Complied & written by Jonathan Rudd
There have been many Yorkshire innovations and ideas, which have taken off and been to the benefit of folk in the county. Not all of these ever get off the ground, but had some of these failed projects actually happened, Yorkshire could have been a very different place indeed!
1. The Leeds “Supertram”
The last trams in Leeds ran in 1959 and there is still plenty of physical evidence and pictures of what used to be. In the mid-1990s an idea was mooted to bring them back- just like down t’road in Sheffield. An application to the then Conservative government resulted in rejection. A change at Westminster saw these plans and funding approved by the new administration in 2002. Work was set to commence in 2004 with the new supertram system ferrying its first passengers three years later. The proposals included three lines running from the City Centre to Stourton, Weetwood and Whinmoor respectively, even with a view to expansion into Bradford..eventually.. Preparatory work was done near Hunslet, City Square and on the A61 in 2003; the stage was set for work to begin in earnest the following year. Unfortunately costs had already spiralled to nearly £1bn. The government were beginning to get cold feet on the project and new Transport Secretary, Alistair Darling withdrew Government funding for the project in 2005. A revised, cost-cutting plan was submitted but rejected and so it was left to Leeds Council to wind up the project. Controversially the whole supertram idea cost £40m to the taxpayer. Further attempts to implement a new public transport system in the city have been met with scepticism ever since.

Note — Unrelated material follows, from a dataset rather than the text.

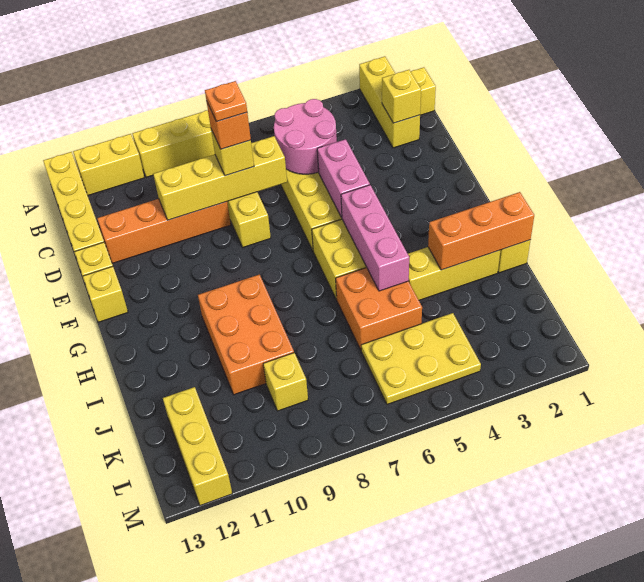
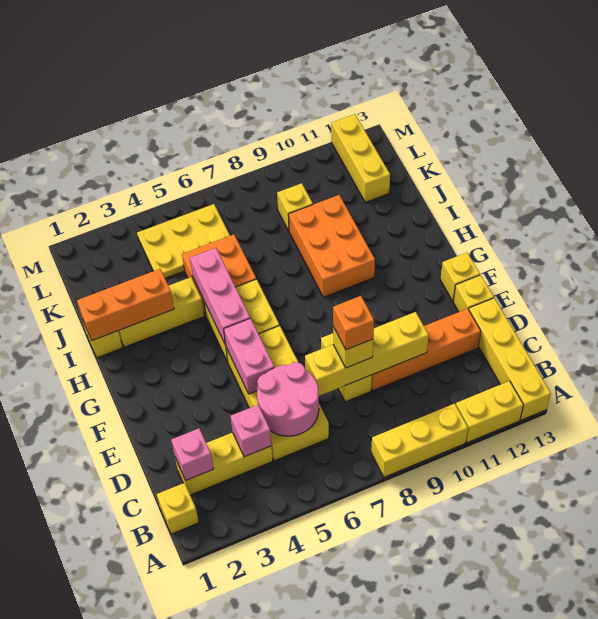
yellow 1x3 brick [359,56,420,148] -> yellow 1x3 brick turned to [175,432,273,495]
yellow 1x1 brick [382,70,421,123] -> pink 1x1 brick [171,429,213,480]
none -> pink 1x1 brick [231,405,271,457]
orange 1x1 plate [205,81,247,122] -> none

2. Ravenscar – The Victorian seaside resort that never was
High on the cliffs between Scarborough and Whitby lays the tiny village of Ravenscar. During the summer in the Victorian Times, the newly built railway networks took carriage loads of holidaymakers to the East Coast from the region’s industrial towns and cities. This annual movement saw the creation of new Yorkshire resorts, such as Withernsea, Hornsea and Saltburn, along with the larger, more established ones such as Bridlington and Scarborough.
Plans were made by an ambitious group of entrepreneurs called the Peak Estate Company, to build a brand new town with shops, guesthouses, gardens attractions. Roads were planned and sewers dug to lay the foundations for the project. In 1884 a new railway line and station were opened. Unfortunately the rest of these grand plans never came to fruition. Firstly there was a problem with getting the train tracks to the top of the steep cliffs. Secondly there was no proper sandy beach and a very steep drop in order to access it. Finally, the location of Ravenscar, on top of bare cliffs meant that it was at the mercy of the elements and proved an unpopular destination for a holiday. With very little footfall one by one investors pulled out and left the village with a scattering of buildings and a disused railway, much of which are still visible today.
3. Lakewoods – A new holiday village in the heart of East Yorkshire
In 1991 a proposal was made to build a new holiday village on arable land at South Cliffe, just outside Market Weighton in East Yorkshire. The grand plans included a full “Center Parcs” style resort complete with forest park and outdoor activities. After initial consultation with several surrounding local authorities, including the then Humberside County Council, the feedback was encouraging. Plans were drawn up and a public exhibition of the new holiday park was held in Market Weighton to much public response. However, there was local opposition to the plan, which led to Beverley Borough Council opposing it, mainly due to environmental concerns and accessibility issues. The holiday park was never built.
4. A new stadium for Leeds United
In the heady days of the Peter Ridsdale era at Leeds United proposals were put in place to move the football club, Billy Bremner statue and all, to an out of town location at Skelton, near Junction 45 of the A1. The £40m project would have seen fans marching on together to a 50,000 capacity stadium, complete with tram, train and road access. Manager, David O’Leary was quoted at the time saying the club had to make this move in order to compete with the other top clubs. The new stadium was due to open in time for the 2004-05 season, when Leeds would be (of course) playing in the Champions League for the squillionth year in a row and be the biggest club in Europe…… Then the taxman called and the rest as they say is history…….
5. Converting Barnsley into a “Tuscan hill town”
In 2002, architect, Will Alsop was a man with a plan. His vision was to make the former mining town of Barnsley into a “Tuscan Hill town.” Despite the South Yorkshire climate and the unfortunate day they chose to announce the project- April Fool’s Day, the plans were genuine. Included in the proposals were to build a wall around the entire town (with gaps for roads of course), upgrading the market- Italian style and beaming a light from the town hall for a radius of 2/3 miles. None of these ever happened and by 2005 Alsop’s Italian job had come to a halt, mainly because of the withdrawal of major investors. Some regeneration projects in Barnsley have been completed since, but Alsop’s Italian dreams were never turned into reality.